==== Material supplied

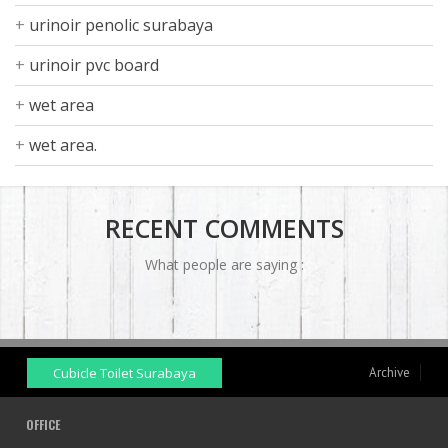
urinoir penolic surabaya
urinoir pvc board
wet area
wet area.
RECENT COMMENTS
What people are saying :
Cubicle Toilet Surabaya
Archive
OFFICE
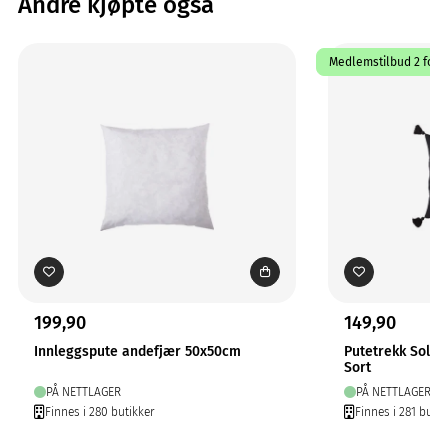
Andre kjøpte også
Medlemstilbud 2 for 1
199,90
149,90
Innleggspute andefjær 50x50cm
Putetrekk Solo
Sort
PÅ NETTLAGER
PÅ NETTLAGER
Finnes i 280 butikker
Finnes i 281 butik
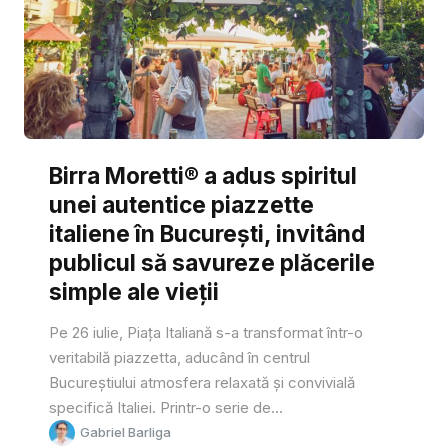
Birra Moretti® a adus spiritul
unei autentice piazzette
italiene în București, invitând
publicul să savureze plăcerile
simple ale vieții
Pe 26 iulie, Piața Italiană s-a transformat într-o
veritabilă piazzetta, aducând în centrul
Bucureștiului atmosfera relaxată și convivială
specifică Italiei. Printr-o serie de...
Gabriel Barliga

========
==== Material supplied

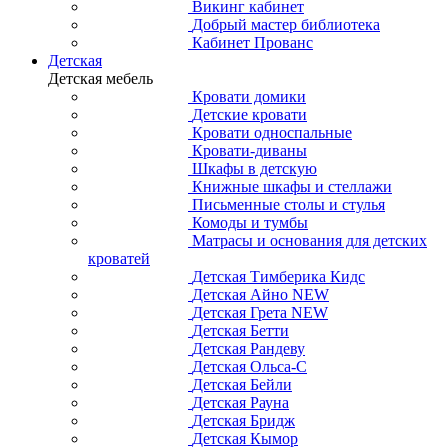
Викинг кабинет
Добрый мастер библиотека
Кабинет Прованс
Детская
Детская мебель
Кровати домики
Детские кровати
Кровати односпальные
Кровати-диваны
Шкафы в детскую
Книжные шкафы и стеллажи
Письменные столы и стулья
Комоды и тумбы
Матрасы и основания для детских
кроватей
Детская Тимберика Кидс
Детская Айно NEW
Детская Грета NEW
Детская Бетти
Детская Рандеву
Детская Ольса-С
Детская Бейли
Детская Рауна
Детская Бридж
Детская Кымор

========

* Task item
Please show all lines from the entries that contain the word "Детская".

* Final answer
Детская
Детская мебель
Детская Тимберика Кидс
Детская Айно NEW
Детская Грета NEW
Детская Бетти
Детская Рандеву
Детская Ольса-С
Детская Бейли
Детская Рауна
Детская Бридж
Детская Кымор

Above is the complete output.